One morning, the Young Man broke the news to me that we would be going on an international adventure! Together over the Summer of 2007 we walked the woods & worn paths of London, visiting family & friends who would often compliment us on what a great couple we made. We visited the cathedrals of Paris and under the evening lights of Montmarte discussed previous relationships. The Young Man admitted to having a preference for my kind, but that he had treated previous lovers terribly in the past & had laid them to waste, discarding them without a trace of thought once he had felt they had become too old or stale for him. He assured me I was different, that there had never been another quite like me. How was that true when I’d seen others just like me all around!? I felt akin to some airhead blonde, some kind of trophy prize to simply show off and that only provided aesthetic value. The Young Man explained that to me, I was not only a beautiful object, but provided a practical purpose and that he wished to spend the rest of his life with me. Little did he know that we come with a built in obsolescence.

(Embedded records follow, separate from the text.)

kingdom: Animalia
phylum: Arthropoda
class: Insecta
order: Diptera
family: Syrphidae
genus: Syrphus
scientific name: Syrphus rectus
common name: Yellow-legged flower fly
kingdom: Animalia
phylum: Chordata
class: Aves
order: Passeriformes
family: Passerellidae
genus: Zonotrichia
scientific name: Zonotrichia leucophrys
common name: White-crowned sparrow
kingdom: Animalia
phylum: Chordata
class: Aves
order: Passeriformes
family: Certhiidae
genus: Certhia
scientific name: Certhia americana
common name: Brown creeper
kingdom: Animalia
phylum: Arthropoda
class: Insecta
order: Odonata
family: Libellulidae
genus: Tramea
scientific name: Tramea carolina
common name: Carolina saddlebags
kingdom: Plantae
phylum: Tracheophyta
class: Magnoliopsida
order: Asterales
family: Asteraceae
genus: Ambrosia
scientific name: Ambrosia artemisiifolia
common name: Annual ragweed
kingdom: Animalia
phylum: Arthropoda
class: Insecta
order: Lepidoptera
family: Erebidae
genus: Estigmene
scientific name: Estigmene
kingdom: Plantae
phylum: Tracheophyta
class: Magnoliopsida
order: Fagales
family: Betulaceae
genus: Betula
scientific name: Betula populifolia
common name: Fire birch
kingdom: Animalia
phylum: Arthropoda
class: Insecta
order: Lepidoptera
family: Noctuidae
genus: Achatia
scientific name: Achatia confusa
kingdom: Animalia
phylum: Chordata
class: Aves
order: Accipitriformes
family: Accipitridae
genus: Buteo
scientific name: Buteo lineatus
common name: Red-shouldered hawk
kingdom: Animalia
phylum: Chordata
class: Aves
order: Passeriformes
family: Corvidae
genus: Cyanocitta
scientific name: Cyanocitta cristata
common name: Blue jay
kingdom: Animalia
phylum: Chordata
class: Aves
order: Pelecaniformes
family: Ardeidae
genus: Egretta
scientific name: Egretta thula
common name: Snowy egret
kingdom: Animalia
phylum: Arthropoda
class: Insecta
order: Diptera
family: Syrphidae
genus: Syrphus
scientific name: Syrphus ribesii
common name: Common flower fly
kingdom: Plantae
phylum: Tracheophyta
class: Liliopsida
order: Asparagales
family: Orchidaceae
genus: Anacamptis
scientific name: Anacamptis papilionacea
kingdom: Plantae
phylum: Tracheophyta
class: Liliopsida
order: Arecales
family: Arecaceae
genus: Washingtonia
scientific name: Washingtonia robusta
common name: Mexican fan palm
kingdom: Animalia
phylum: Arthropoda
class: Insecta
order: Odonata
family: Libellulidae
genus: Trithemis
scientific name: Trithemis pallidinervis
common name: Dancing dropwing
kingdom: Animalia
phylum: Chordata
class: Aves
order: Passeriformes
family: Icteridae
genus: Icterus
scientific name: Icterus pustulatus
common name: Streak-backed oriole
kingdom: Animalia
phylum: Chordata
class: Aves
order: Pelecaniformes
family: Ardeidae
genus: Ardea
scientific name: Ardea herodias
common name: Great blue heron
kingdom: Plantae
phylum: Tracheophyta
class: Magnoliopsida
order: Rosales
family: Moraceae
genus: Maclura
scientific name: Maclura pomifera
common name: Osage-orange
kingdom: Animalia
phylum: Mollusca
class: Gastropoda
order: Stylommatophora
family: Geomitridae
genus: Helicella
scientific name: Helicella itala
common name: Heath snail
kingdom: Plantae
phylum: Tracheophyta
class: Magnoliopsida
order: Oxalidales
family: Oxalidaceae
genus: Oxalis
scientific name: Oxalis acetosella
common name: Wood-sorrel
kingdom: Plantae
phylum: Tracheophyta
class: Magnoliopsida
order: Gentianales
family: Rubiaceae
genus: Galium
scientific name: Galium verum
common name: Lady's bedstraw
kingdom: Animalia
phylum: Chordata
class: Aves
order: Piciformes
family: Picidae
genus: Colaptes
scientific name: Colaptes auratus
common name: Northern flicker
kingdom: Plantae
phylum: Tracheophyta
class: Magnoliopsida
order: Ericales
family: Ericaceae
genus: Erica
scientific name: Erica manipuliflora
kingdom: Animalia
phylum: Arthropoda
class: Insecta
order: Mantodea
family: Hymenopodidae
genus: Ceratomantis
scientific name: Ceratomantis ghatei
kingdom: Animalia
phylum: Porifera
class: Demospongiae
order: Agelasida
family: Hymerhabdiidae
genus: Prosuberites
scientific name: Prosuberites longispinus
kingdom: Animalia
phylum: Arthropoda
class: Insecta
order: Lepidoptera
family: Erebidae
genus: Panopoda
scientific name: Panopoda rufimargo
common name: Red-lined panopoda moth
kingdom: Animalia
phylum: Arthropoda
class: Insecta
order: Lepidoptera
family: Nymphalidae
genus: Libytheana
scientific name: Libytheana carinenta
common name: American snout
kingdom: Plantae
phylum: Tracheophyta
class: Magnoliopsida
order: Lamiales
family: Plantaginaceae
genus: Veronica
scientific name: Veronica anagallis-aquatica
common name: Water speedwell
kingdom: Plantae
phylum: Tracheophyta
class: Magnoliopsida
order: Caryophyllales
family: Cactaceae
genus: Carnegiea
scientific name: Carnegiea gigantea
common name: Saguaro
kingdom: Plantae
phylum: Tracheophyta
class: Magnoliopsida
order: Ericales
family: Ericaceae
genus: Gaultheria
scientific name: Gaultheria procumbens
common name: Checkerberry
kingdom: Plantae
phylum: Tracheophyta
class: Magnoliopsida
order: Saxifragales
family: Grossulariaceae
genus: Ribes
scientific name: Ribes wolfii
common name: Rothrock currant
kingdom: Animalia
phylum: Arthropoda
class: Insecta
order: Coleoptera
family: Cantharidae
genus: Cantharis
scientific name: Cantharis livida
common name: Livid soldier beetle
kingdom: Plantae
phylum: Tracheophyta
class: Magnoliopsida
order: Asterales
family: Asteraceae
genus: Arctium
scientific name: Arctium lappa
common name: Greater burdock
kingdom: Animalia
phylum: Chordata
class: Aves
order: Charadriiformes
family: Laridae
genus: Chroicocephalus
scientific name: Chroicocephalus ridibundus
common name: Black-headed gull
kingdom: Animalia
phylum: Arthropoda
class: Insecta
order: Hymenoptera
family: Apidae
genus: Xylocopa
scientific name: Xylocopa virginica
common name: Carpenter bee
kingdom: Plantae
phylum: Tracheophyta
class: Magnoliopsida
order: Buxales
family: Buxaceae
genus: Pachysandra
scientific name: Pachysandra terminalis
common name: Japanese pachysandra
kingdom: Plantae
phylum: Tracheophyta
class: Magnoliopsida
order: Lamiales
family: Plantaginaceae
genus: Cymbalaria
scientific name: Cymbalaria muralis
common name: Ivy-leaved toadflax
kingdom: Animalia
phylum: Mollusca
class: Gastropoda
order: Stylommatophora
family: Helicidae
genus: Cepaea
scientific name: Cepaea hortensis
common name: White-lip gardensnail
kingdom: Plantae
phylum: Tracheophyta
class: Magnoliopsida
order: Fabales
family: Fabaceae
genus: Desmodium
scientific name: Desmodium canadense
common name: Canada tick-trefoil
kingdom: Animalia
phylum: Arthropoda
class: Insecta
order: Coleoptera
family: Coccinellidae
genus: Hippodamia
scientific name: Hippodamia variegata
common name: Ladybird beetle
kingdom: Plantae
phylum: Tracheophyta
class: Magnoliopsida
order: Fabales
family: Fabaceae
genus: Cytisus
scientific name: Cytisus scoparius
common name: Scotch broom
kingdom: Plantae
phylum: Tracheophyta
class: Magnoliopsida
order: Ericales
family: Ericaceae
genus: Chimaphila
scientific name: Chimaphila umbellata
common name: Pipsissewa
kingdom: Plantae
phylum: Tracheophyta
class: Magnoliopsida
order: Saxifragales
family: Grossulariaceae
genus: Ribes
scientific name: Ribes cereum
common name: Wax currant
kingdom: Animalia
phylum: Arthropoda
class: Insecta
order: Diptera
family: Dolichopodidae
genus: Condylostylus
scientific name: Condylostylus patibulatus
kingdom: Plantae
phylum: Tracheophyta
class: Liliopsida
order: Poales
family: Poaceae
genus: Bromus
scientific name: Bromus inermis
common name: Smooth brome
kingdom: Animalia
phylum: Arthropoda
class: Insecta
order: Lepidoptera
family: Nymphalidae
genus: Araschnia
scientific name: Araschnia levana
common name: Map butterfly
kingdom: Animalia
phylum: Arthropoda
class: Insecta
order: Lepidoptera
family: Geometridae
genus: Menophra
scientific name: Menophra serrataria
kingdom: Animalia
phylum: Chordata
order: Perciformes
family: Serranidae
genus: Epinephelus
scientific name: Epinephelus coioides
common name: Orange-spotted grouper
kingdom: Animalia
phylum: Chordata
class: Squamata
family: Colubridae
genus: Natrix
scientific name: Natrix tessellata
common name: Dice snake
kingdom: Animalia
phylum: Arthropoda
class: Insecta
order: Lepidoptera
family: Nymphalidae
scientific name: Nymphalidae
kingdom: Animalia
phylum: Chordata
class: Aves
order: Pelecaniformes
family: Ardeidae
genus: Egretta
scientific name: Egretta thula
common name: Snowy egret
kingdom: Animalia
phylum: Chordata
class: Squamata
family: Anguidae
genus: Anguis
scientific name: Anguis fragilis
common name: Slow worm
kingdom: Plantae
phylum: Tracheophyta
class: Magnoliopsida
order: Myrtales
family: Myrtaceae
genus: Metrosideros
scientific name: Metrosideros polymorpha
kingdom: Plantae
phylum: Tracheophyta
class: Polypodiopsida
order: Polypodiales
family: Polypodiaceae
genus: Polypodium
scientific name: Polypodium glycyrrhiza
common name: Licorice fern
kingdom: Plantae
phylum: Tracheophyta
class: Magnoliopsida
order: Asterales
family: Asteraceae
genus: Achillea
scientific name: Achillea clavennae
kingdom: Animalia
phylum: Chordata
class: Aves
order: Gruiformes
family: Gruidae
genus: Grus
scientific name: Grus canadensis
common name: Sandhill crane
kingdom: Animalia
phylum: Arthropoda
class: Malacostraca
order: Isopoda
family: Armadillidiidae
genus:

Upon returning from Europe, he took a lover. I could tell immediately they were not right for eachother, and obviously were not a great fan of this newfound situation, but what could I possibly say!? Unexpectedly he still attended to me every single day, and eventually we found a peaceful co-habitance, the three of us. There were times when the Young Man’s lover wished to take him out to a high class restaurant but felt it would I would be out of place with them, and would ‘just not fit in’.The stubborn young man remained passionately steadfast in his decision to stay by my side, and as a result the relationship with his lover eventually degraded. She apparently claimed to not understand the foolhardy commitment and dedication one would display to ‘something’ like myself. Of course this did not affect me, I knew him & I would always be together, our love shown strong through thousands of photographs together.So as I sit here writing this in the Winter of 2010, reflecting on all the times we have spent together, I find myself slowly but surely degrading. I think my partner is in denial of the toils of time, and flatteringly still sees me through fresh, young, bright eyes. But the facts stand. I have lost my firm grip, my skin is tearing apart at the seams, my pallor is fading, I do not have long left. But I rest happy in the knowledge that my partner will never stop loving me, until the day I fall to pieces by his side.